Crofting remains an important part of life on South Uist, and many residents, Father MacDonald among them, believe that it serves a critical social function, by enabling the island to sustain a larger full-time population than would otherwise be possible. But crofting, because it spreads residents so thinly across the settled parts of the island, also undermines any deep sense of community: most of the houses on South Uist are widely scattered rather than clustered in true villages. The golf club, which is open to all and costs very little to join, has the potential to become a community anchor, and its junior golf programme, which the club and Stòras Uibhist have both treated as a priority, may keep at least a few of the island's young people interested in hanging around instead of pursuing careers on the mainland. At any rate, it will give them something interesting to do on weekends while they wait for their chance to escape.
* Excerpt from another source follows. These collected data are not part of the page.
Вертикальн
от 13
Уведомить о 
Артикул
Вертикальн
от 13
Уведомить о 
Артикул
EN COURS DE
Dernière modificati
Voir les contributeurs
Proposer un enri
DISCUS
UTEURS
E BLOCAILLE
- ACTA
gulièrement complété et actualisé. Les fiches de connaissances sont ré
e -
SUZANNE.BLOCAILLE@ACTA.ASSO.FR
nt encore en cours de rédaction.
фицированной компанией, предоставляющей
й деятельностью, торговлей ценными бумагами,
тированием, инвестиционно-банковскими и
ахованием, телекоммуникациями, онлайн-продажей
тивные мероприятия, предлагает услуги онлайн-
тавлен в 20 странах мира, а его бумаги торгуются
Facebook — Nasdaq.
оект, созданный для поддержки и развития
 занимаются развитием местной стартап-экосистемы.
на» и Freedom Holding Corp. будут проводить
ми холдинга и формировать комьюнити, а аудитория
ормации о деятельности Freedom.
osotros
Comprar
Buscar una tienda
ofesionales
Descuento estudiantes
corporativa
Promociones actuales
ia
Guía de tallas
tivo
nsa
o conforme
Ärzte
I got to play a couple of rounds at Askernish in December. The Gulf Stream keeps temperatures on South Uist mild through most of the winter and creates the possibility of a 12-month golf season, at least for diehards. I played one day with Ralph Thompson and Donald MacInnes, who is the club's captain, as well as a builder and a crofter. There was a film of frost on some of the beach grass when we began, but the sky was virtually cloudless. On the 5th hole, we passed a spot where a crofter had ploughed a small potato plot up to the very edge of the fairway, most likely as a provocation. I expected Thompson to be angry, but he laughed. "We never would have got the course finished so fast if it hadn't been for the crofters," he said. "They turned Askernish into international news."
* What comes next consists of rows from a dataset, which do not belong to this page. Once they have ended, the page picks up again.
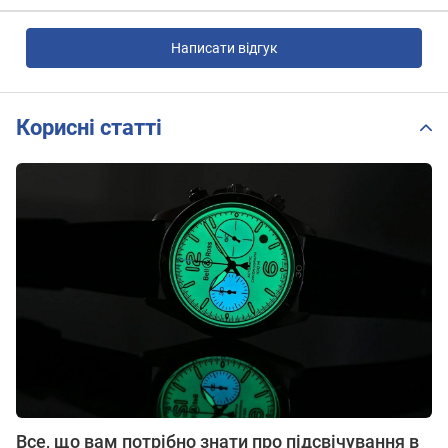
Написати відгук
Корисні статті
Все, що вам потрібно знати про підсвічування в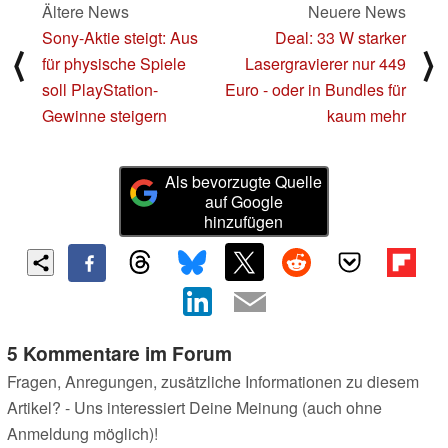
Ältere News
Neuere News
Sony-Aktie steigt: Aus
Deal: 33 W starker
⟨
⟩
für physische Spiele
Lasergravierer nur 449
soll PlayStation-
Euro - oder in Bundles für
Gewinne steigern
kaum mehr
Als bevorzugte Quelle
auf Google
hinzufügen
5 Kommentare im Forum
Fragen, Anregungen, zusätzliche Informationen zu diesem
Artikel? - Uns interessiert Deine Meinung (auch ohne
Anmeldung möglich)!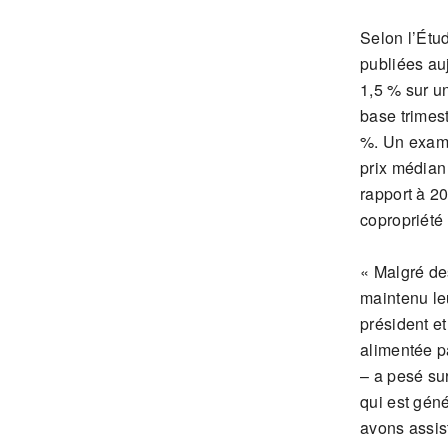
Selon l’Étu
publiées auj
1,5 % sur u
base trimest
%. Un exame
prix médian
rapport à 2
copropriété 
« Malgré de
maintenu le
président e
alimentée p
– a pesé su
qui est gén
avons assis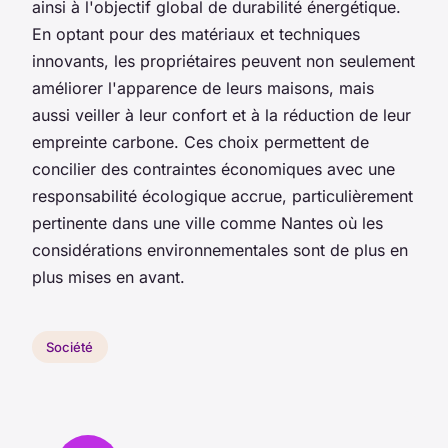
ainsi à l'objectif global de durabilité énergétique.
En optant pour des matériaux et techniques
innovants, les propriétaires peuvent non seulement
améliorer l'apparence de leurs maisons, mais
aussi veiller à leur confort et à la réduction de leur
empreinte carbone. Ces choix permettent de
concilier des contraintes économiques avec une
responsabilité écologique accrue, particulièrement
pertinente dans une ville comme Nantes où les
considérations environnementales sont de plus en
plus mises en avant.
Société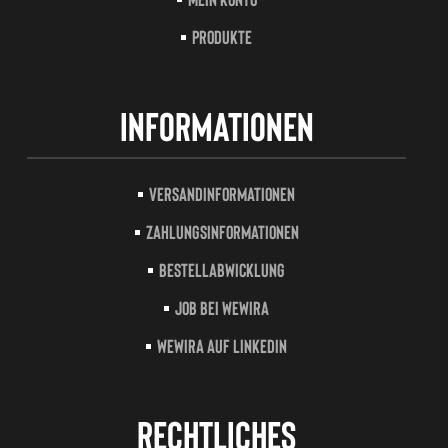
Produkte
Informationen
Versandinformationen
Zahlungsinformationen
Bestellabwicklung
Job bei Wewira
Wewira auf LinkedIn
Rechtliches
MacInnes had brought along his dog, which ran ahead of us over the dunes, pausing occasionally to enlarge a rabbit hole. The fairways and greens were ungroomed, in comparison with a typical course, and we sometimes had to play around a rut or a bare spot or a half-buried skeleton of a sheep. But roughness is part of the charm. The bunkers looked like real hazards, rather than like oversized hotel ashtrays, and the slanting winter light made the beach grass glow. We were a little worried, when we began, that we wouldn't have time for 18 holes, because the winter solstice was approaching and the sun had seemed to begin setting almost as soon it came up. But we finished with visibility to spare, and had time for a beer in the tiny clubhouse, which MacInnes had built. We were able to play quickly because we had the course to ourselves, except for a few cows.